Melanie Dulong de Rosnay, CNRS - LSE
Primavera De Filippi, CNRS - Harvard
Introduction
Crowdsourcing designates a production process distributed among a large number of peers, which all contribute with their own resources to a common goal. The process can be either centralized, i.e. when the contributions of a disparate group of peers are coordinated through one central authority, or decentralized, i.e. when peers coordinate themselves in a distributed manner, without relying on any centralized authority.
This paper targets a specific kind of online peer-production platforms - so-called commons based production platforms (Benkler, 2006) - which implement decentralization both at the level of the technical infrastructure (i.e. with a decentralized, peer-to-peer architecture) and at the governance level (i.e. ownership of both the platform and the output of production is distributed or shared in common among all peers, instead of being controlled by a central entity). It will focus, in particular, on three distributed peer-production platforms: Kune, a federated platform for community management and collaborative production; Twister, a decentralized peer-to-peer micro-blogging platform; and Globaleaks, an anonymous, censorship-resistant, distributed whistle-blowing platform.

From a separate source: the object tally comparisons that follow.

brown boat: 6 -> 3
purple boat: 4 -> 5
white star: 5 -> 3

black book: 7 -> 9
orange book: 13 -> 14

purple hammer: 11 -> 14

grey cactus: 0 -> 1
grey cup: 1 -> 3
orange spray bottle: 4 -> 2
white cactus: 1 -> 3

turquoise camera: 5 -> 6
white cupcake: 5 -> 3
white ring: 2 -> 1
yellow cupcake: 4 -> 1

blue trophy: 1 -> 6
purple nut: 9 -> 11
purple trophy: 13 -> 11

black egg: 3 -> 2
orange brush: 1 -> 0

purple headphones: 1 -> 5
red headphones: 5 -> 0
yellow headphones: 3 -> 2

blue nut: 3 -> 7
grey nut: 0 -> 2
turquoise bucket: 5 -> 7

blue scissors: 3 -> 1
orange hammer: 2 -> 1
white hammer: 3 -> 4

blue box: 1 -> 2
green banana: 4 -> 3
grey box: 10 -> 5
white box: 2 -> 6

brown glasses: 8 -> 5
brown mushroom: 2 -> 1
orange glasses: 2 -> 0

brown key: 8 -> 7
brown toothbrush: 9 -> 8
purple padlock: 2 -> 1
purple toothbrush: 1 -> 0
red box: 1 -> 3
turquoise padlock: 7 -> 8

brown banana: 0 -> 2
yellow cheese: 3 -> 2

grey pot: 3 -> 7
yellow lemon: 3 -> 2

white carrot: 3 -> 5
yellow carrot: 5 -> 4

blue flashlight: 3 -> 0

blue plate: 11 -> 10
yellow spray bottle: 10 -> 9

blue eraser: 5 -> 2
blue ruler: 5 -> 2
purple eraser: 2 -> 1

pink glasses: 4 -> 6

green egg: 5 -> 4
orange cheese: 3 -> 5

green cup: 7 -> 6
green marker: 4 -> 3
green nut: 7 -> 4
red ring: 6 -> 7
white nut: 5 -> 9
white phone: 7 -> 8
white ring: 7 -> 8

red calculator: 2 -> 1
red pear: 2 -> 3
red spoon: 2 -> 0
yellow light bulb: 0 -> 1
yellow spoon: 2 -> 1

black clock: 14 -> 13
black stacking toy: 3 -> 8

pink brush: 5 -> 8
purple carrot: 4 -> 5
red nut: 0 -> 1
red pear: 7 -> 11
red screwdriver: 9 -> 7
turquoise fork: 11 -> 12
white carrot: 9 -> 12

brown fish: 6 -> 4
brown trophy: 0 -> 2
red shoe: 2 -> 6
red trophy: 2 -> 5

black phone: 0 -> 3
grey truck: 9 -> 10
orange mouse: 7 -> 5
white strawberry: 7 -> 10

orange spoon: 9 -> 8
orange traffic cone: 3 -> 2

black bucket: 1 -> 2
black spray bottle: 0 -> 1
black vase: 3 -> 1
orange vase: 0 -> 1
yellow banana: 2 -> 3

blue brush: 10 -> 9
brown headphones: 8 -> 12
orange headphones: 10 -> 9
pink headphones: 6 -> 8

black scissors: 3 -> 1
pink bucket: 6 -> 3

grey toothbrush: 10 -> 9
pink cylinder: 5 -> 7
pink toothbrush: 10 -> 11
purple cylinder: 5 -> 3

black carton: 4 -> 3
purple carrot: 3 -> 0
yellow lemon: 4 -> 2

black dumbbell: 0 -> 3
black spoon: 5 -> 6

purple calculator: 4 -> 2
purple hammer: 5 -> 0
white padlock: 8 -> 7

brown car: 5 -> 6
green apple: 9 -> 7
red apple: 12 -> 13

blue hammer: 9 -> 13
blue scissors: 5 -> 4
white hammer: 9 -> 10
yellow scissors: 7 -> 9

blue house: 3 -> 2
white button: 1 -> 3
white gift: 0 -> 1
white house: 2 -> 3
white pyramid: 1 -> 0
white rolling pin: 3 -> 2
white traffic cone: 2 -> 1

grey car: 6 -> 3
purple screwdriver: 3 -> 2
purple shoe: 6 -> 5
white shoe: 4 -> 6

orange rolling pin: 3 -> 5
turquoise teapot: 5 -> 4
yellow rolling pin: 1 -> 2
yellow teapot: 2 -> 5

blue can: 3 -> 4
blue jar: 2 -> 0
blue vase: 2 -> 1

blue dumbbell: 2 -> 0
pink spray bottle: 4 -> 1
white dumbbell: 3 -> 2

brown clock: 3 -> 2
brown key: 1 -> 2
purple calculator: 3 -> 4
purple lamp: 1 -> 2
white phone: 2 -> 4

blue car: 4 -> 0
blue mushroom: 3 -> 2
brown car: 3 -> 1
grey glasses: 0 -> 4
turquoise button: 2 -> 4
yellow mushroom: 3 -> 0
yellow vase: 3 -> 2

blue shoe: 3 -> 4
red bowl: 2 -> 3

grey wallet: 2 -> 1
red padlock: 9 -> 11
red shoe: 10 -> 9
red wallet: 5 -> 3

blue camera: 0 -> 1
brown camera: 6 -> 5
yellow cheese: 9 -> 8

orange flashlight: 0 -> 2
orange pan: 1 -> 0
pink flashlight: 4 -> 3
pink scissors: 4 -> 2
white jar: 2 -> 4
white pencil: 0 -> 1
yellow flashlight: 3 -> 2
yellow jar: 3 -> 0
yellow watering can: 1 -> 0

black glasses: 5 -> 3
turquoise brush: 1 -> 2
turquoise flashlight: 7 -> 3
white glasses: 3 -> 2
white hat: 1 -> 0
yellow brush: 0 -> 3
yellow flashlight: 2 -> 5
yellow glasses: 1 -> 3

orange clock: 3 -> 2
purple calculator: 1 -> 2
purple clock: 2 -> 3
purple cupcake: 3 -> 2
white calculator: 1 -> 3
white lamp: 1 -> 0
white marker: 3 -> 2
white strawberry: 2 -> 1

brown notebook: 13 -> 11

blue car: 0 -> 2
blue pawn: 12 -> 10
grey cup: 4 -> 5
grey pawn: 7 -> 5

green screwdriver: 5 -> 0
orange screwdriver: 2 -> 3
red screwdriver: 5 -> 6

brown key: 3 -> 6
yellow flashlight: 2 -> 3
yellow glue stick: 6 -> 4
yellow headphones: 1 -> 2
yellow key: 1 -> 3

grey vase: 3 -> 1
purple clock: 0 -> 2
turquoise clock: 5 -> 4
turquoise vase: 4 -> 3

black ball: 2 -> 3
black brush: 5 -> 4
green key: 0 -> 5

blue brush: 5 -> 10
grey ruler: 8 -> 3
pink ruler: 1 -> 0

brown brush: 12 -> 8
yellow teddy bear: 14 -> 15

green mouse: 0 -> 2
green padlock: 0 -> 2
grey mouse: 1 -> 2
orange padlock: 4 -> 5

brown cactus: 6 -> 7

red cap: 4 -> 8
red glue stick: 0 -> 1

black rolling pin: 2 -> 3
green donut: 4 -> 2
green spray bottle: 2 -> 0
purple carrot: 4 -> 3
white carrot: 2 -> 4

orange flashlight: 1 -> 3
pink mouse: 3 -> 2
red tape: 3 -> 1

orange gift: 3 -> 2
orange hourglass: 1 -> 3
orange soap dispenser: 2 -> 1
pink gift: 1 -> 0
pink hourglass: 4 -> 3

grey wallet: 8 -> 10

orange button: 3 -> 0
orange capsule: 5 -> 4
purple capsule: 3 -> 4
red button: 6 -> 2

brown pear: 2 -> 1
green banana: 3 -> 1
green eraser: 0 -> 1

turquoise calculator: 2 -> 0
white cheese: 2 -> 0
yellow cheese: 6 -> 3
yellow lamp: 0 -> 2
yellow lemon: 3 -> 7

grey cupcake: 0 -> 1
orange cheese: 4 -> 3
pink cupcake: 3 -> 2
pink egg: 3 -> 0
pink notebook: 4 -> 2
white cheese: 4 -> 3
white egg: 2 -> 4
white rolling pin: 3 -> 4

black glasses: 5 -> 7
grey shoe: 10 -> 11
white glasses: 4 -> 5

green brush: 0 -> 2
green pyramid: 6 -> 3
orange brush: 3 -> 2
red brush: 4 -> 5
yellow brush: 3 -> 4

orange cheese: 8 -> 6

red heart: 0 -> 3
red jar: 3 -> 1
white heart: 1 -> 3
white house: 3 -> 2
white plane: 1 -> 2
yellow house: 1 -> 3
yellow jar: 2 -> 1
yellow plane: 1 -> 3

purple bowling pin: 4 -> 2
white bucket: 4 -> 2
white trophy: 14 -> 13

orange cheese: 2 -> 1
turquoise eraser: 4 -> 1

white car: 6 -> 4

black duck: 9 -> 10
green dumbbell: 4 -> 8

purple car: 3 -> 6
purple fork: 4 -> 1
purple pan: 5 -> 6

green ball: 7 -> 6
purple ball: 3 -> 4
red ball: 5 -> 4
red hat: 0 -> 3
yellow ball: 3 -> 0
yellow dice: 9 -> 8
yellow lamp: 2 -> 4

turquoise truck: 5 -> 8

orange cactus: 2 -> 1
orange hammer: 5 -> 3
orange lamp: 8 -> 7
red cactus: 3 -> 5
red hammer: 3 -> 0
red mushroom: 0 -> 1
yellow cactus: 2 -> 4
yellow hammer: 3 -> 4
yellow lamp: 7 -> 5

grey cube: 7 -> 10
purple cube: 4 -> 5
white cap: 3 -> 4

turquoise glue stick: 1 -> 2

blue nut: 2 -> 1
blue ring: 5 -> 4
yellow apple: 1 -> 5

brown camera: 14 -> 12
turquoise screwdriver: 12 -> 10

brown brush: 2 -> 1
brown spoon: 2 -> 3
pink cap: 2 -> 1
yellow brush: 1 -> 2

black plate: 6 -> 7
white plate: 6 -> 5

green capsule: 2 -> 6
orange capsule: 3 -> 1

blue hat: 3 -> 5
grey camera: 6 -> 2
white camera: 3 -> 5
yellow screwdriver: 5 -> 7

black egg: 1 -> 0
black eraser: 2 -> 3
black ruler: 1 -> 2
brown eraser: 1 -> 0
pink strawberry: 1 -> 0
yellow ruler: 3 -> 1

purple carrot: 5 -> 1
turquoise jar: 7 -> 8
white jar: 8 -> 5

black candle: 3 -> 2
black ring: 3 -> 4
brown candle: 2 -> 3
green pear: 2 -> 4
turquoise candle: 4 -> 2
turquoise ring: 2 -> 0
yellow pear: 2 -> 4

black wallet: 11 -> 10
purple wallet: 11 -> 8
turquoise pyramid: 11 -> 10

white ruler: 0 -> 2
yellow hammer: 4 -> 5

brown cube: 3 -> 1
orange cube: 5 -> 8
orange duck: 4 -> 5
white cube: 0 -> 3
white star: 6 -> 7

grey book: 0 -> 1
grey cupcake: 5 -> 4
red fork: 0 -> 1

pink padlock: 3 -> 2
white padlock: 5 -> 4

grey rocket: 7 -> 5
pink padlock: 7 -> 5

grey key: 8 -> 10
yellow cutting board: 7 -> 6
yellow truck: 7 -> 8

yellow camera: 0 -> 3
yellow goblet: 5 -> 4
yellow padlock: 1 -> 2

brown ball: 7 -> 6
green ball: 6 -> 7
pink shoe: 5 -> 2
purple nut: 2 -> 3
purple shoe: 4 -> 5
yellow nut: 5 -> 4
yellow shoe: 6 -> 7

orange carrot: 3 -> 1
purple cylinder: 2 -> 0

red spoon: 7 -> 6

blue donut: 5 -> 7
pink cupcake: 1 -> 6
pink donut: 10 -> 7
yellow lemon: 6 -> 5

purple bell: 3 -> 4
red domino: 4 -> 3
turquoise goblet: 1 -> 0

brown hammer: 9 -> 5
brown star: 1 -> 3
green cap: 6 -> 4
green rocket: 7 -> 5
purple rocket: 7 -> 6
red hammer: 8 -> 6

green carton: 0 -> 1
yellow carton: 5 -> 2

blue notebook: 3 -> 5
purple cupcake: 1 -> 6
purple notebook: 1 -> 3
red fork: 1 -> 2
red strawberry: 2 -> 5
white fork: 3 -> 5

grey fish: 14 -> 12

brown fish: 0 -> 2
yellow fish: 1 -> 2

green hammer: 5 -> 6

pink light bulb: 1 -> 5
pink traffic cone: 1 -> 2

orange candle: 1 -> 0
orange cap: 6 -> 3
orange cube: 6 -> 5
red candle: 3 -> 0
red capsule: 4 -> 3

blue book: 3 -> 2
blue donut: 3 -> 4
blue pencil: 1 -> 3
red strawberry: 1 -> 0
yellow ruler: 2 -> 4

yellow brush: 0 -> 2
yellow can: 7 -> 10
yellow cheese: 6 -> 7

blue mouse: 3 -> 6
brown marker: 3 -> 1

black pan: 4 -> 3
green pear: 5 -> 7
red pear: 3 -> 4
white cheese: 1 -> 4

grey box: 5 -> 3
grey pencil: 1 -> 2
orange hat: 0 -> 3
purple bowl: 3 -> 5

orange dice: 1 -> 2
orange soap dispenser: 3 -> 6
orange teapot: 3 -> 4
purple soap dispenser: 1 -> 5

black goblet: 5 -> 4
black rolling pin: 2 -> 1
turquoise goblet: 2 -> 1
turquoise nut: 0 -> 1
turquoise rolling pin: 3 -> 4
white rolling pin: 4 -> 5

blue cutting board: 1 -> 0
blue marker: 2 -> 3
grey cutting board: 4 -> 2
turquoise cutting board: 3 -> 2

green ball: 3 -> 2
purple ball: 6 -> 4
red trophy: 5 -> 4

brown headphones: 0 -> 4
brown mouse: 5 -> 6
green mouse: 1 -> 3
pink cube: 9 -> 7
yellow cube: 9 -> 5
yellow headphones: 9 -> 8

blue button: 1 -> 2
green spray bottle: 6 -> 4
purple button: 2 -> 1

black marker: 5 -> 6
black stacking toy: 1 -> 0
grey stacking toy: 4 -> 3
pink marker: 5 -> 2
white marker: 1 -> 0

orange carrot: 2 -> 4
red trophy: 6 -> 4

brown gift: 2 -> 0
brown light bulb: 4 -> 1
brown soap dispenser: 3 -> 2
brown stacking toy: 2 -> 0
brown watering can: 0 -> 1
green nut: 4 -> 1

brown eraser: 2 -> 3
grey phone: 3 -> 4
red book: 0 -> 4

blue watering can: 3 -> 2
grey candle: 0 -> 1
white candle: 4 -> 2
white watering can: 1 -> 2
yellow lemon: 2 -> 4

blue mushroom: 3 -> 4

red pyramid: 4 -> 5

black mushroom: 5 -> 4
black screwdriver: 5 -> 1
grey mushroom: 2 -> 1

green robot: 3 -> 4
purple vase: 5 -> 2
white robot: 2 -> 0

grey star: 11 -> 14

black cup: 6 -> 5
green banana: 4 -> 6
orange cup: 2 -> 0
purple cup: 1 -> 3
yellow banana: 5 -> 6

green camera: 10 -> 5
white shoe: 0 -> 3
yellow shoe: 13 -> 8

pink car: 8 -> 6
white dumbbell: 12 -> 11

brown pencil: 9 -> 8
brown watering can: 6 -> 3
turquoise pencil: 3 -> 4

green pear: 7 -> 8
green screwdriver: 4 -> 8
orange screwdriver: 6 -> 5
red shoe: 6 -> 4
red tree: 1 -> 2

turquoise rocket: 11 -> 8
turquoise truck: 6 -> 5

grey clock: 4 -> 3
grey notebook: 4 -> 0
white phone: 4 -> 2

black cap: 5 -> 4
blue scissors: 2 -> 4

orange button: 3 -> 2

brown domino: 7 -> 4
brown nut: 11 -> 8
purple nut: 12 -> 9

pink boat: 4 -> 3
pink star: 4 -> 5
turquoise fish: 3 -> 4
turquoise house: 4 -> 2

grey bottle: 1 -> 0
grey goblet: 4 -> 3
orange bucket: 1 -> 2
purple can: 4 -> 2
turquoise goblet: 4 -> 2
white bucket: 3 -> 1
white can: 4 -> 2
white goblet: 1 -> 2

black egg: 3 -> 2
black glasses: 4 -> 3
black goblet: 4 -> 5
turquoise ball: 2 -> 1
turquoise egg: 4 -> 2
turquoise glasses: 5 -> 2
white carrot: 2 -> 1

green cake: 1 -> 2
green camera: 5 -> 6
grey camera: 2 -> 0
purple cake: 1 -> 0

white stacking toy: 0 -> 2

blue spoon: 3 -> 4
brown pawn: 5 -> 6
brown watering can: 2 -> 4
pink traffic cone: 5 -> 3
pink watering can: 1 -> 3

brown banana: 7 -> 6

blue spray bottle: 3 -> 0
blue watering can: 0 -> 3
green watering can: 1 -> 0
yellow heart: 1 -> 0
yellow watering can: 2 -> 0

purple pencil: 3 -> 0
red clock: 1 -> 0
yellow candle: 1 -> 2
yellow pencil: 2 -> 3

After analyzing the benefits they might offers in terms of user’s autonomy (Section 1.1), privacy (Section 1.2), anonymity (Section 1.3) and freedom of expression (Section 1.4), the paper will investigate the legal challenges they raise in terms of copyright infringement (Section 2.2), hate speech (Section 2.3) and cyber-criminality, more generally (Section 2.3). The paper will then move on to illustrate the regulatory options available to both policy makers and platforms designers to address these challenges (Section 3).